▸ **What is being asked**
Below, copy the lines word for word, starting with the line that contains "UNITED24 и напрямую" and ending with the line that contains "приблизить долгожданную Победу.", both included. Copy nothing else from the items.

▸ **The data**
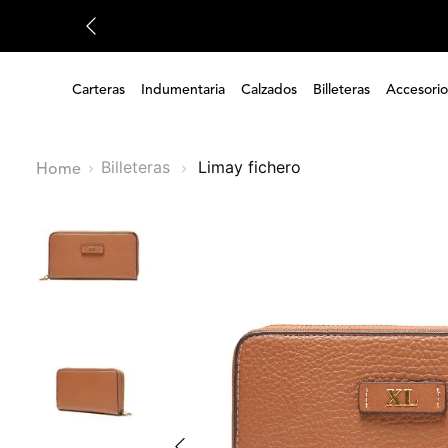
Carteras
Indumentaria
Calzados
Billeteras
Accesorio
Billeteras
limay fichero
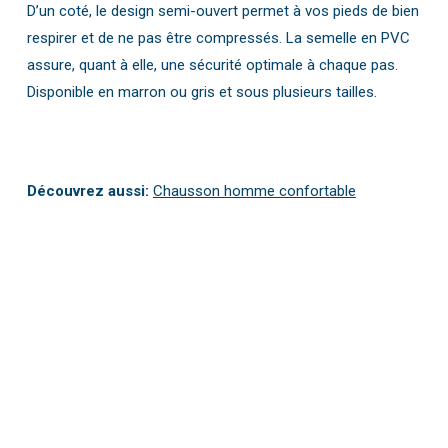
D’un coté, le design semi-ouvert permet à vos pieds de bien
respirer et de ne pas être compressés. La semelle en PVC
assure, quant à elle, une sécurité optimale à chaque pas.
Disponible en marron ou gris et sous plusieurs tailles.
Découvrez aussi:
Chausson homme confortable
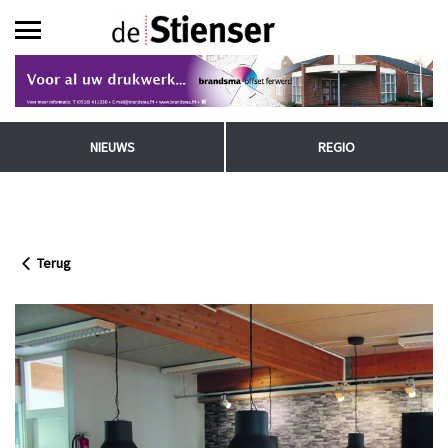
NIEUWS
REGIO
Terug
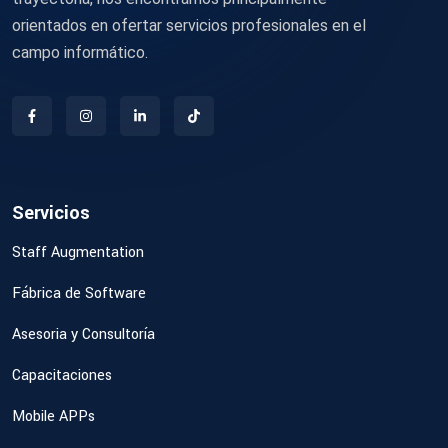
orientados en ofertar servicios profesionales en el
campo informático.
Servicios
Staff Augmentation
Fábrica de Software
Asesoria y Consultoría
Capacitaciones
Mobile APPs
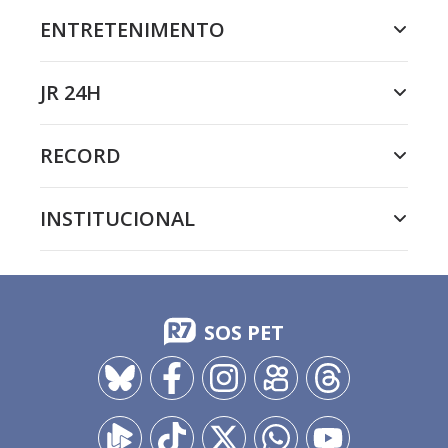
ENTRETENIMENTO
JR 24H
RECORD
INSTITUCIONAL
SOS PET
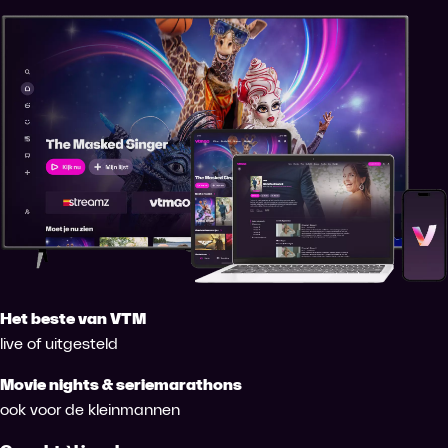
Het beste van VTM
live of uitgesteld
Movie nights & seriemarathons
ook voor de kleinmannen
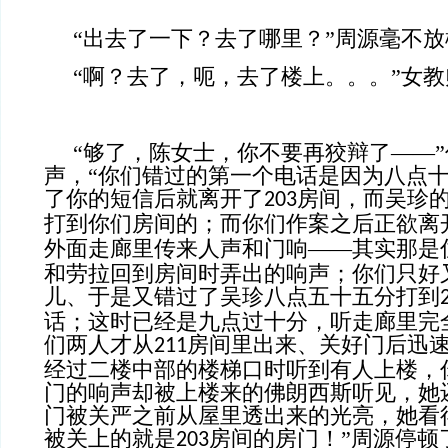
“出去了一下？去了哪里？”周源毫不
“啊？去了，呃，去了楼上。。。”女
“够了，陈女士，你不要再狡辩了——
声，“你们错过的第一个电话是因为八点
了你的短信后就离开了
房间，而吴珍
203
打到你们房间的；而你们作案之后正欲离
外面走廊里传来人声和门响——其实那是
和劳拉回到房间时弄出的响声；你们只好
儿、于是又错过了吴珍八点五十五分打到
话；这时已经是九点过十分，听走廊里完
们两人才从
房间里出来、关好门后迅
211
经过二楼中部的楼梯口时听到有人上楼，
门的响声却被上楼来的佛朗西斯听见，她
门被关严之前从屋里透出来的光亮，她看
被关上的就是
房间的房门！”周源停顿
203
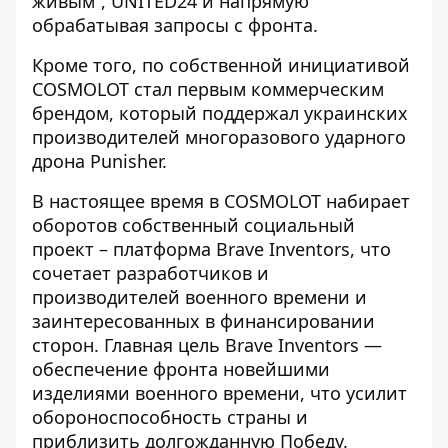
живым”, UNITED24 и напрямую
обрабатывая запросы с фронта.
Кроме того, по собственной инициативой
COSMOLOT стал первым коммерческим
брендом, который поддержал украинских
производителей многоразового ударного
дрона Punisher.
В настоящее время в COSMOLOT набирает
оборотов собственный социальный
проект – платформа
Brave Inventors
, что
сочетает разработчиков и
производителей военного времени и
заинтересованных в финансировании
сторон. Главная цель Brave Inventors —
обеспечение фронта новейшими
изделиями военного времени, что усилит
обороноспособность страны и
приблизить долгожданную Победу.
--
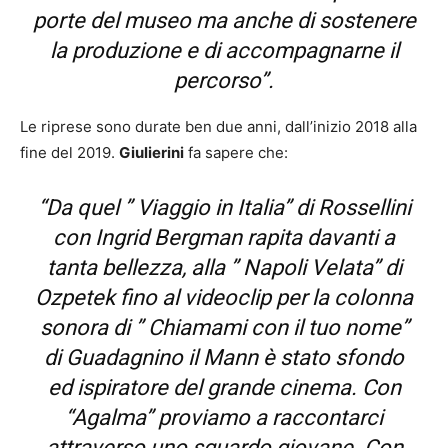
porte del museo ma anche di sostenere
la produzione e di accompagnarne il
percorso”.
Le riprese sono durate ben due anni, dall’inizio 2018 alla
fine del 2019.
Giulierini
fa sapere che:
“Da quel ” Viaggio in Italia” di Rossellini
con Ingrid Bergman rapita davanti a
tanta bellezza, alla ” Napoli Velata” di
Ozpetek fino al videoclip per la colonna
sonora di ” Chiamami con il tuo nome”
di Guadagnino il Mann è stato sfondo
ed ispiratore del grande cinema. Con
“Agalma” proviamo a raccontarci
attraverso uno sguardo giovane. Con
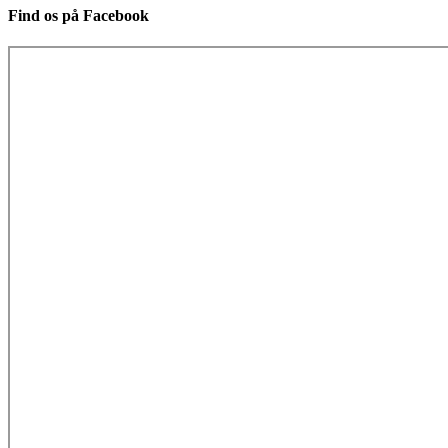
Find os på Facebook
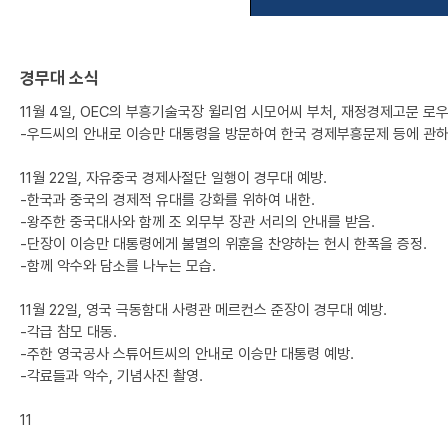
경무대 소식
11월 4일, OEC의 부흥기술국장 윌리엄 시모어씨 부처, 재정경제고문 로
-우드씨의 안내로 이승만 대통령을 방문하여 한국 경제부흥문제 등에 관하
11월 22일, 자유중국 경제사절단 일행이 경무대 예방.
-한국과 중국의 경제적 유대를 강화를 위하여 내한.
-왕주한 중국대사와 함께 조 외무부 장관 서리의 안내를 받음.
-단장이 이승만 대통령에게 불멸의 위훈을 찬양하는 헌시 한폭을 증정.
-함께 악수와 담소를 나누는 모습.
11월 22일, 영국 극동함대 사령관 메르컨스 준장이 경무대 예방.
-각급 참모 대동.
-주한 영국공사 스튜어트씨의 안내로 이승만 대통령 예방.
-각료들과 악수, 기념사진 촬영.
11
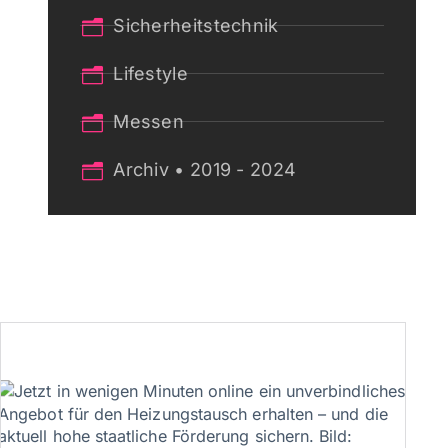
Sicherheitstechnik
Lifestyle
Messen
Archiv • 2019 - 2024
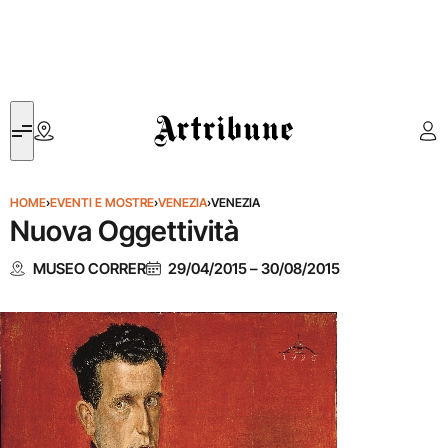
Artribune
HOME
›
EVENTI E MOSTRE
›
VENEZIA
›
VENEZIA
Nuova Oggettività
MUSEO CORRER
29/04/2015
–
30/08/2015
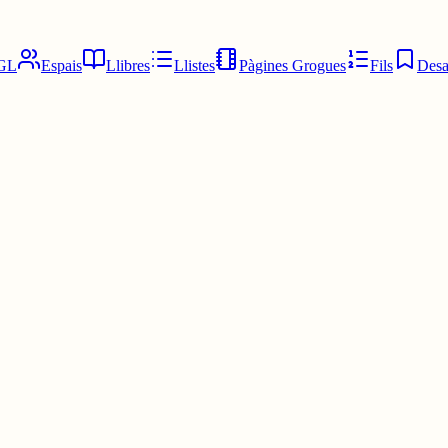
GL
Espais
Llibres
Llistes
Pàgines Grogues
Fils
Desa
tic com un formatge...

▸ **Response to the exercise**
живым”, UNITED24 и напрямую
обрабатывая запросы с фронта.
Кроме того, по собственной инициативой
COSMOLOT стал первым коммерческим
брендом, который поддержал украинских
производителей многоразового ударного
дрона Punisher.
В настоящее время в COSMOLOT набирает
оборотов собственный социальный
проект – платформа
Brave Inventors
, что
сочетает разработчиков и
производителей военного времени и
заинтересованных в финансировании
сторон. Главная цель Brave Inventors —
обеспечение фронта новейшими
изделиями военного времени, что усилит
обороноспособность страны и
приблизить долгожданную Победу.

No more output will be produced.